● Verilen metin:

-=-=-=-=-

Avrupa Birliği Arabuluculuk Yönergesi

Avrupa birliği arabuluculuk

Arabuluculuğun Belirli Yönlerine İlişkin Avrupa Birliği Yönergesi, “Hukuki ve Ticari Uyuşmazlıklarda Arabuluculuğun Belirli Yönlerine İlişkin 21 Mayıs 2008 Tarihli Avrupa Parlamentosu ve Avrupa Konseyi Yönergesi” adıyla 24 Mayıs 2008 tarihli Avrupa Birliği Resmî Gazetesinde yayımlanarak (yayından yirmi gün sonra) 13 Haziran 2008 tarihinde yürürlüğe girmiştir. Arabuluculuk Yönergesi, Üye Devletlerin 2008/52 sayılı yönergeyi 21 Mayıs 2011 tarihine kadar iç hukuklarına aktarmalarını öngörmektedir.

Özgürlük, güvenlik ve adalet 

Avrupa Birliği, kişilerin serbest dolaşımının sağlandığı bir özgürlük, güvenlik ve adalet bölgesi oluşturma ve geliştirmeyi kendisine amaç edinmiştir. Birlik bu maksatla iç pazarın uygun işleyişi için gerekli olan, hukukî konularda adlî iş birliği alanında tedbirler kabul etmiştir.

Avrupa Konseyi, 15 ve 16 Ekim 1999’da Tamper’deki toplantısında, adalete erişim ilkesini esas alarak ve adalete daha iyi erişimi kolaylaştırmak amacıyla, Üye Devletlerce alternatif, yargı dışı usullerin oluşturulmasını istemiştir.

-=-=-=-=-

● Alıştırma verileri:
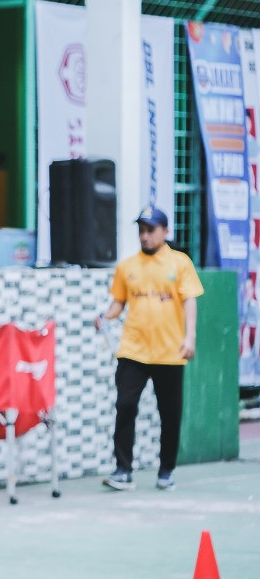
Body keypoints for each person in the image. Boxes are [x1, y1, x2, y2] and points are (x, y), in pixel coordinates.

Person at [93, 206, 202, 492]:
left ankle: (167, 469)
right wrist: (105, 316)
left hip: (169, 352)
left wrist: (189, 337)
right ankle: (123, 470)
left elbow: (190, 300)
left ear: (165, 231)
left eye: (150, 230)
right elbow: (118, 302)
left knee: (169, 412)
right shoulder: (127, 267)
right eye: (141, 230)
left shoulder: (180, 263)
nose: (145, 236)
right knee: (125, 406)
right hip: (133, 350)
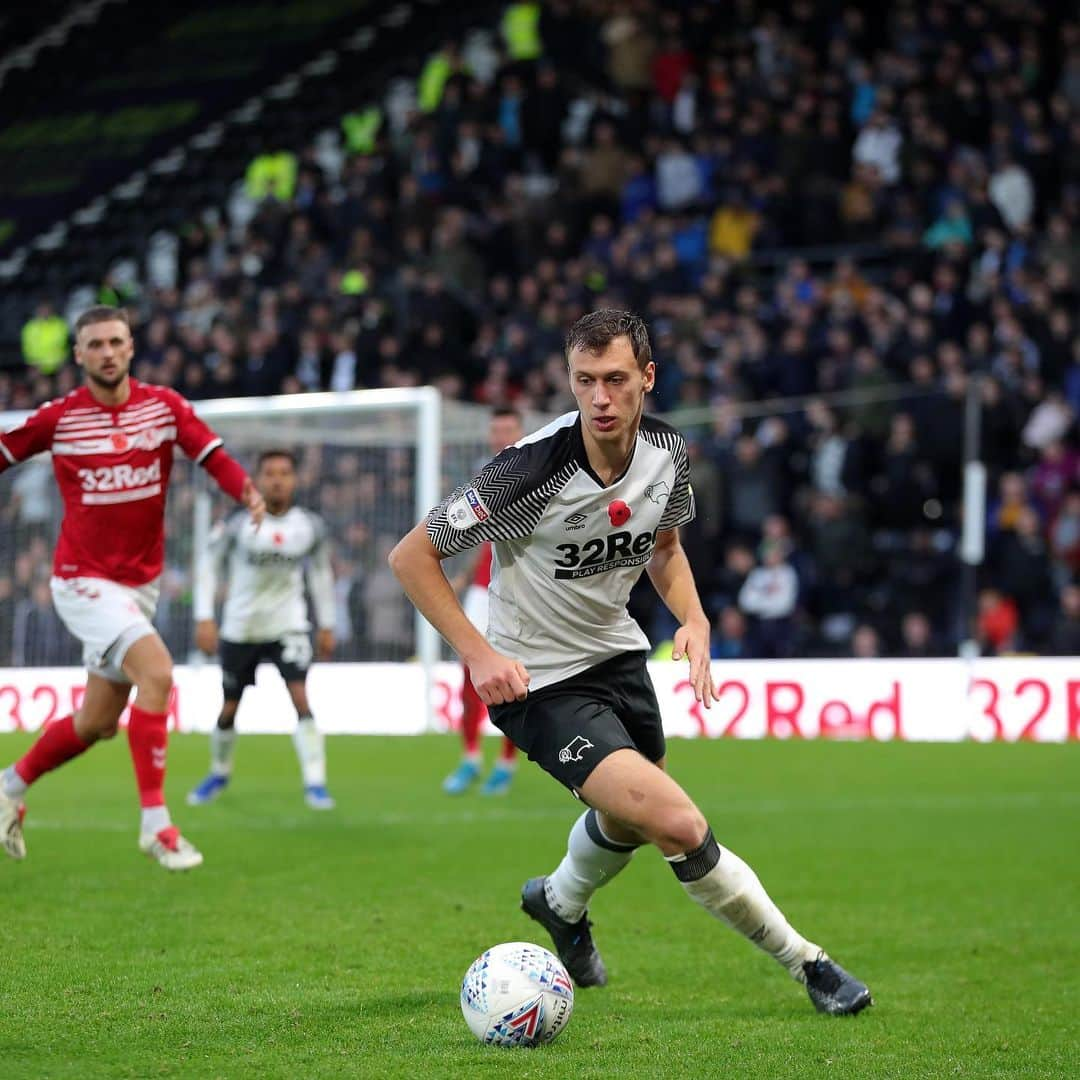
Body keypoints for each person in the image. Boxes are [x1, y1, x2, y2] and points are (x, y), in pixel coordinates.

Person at [389, 309, 871, 1014]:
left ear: (647, 378)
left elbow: (666, 549)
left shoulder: (667, 455)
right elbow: (411, 556)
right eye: (584, 382)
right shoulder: (530, 471)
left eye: (615, 380)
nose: (600, 399)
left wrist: (697, 619)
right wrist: (478, 652)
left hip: (618, 659)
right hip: (539, 684)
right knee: (676, 823)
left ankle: (559, 902)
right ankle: (810, 965)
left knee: (628, 822)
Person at [0, 305, 265, 870]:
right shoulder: (61, 418)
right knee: (159, 672)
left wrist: (246, 490)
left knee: (96, 721)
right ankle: (156, 825)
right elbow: (6, 450)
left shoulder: (163, 408)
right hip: (83, 581)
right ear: (78, 354)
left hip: (139, 585)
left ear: (131, 346)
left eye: (115, 341)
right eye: (94, 344)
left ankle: (9, 786)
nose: (107, 352)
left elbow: (209, 452)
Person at [187, 450, 337, 809]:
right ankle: (220, 772)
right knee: (230, 706)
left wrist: (328, 623)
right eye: (270, 473)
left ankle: (315, 783)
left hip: (289, 624)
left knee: (301, 697)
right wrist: (205, 617)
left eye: (285, 472)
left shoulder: (309, 526)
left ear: (295, 480)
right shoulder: (236, 524)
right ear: (257, 480)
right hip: (242, 626)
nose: (277, 480)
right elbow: (208, 567)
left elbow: (320, 574)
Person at [443, 407, 524, 797]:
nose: (499, 436)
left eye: (506, 429)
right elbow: (485, 534)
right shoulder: (483, 472)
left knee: (513, 674)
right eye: (495, 430)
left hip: (517, 588)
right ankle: (471, 757)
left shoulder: (534, 468)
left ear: (520, 431)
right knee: (470, 671)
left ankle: (506, 762)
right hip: (481, 587)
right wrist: (465, 572)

-=-=-=-=-

Yukarıdaki Avrupa Birliği Arabuluculuk Yönergesi konulu metni baştan sona, tek bir harfini bile değiştirmeden yeniden yazın.

● Görevin yanıtı:
Avrupa Birliği Arabuluculuk Yönergesi

Avrupa birliği arabuluculuk

Arabuluculuğun Belirli Yönlerine İlişkin Avrupa Birliği Yönergesi, “Hukuki ve Ticari Uyuşmazlıklarda Arabuluculuğun Belirli Yönlerine İlişkin 21 Mayıs 2008 Tarihli Avrupa Parlamentosu ve Avrupa Konseyi Yönergesi” adıyla 24 Mayıs 2008 tarihli Avrupa Birliği Resmî Gazetesinde yayımlanarak (yayından yirmi gün sonra) 13 Haziran 2008 tarihinde yürürlüğe girmiştir. Arabuluculuk Yönergesi, Üye Devletlerin 2008/52 sayılı yönergeyi 21 Mayıs 2011 tarihine kadar iç hukuklarına aktarmalarını öngörmektedir.

Özgürlük, güvenlik ve adalet 

Avrupa Birliği, kişilerin serbest dolaşımının sağlandığı bir özgürlük, güvenlik ve adalet bölgesi oluşturma ve geliştirmeyi kendisine amaç edinmiştir. Birlik bu maksatla iç pazarın uygun işleyişi için gerekli olan, hukukî konularda adlî iş birliği alanında tedbirler kabul etmiştir.

Avrupa Konseyi, 15 ve 16 Ekim 1999’da Tamper’deki toplantısında, adalete erişim ilkesini esas alarak ve adalete daha iyi erişimi kolaylaştırmak amacıyla, Üye Devletlerce alternatif, yargı dışı usullerin oluşturulmasını istemiştir.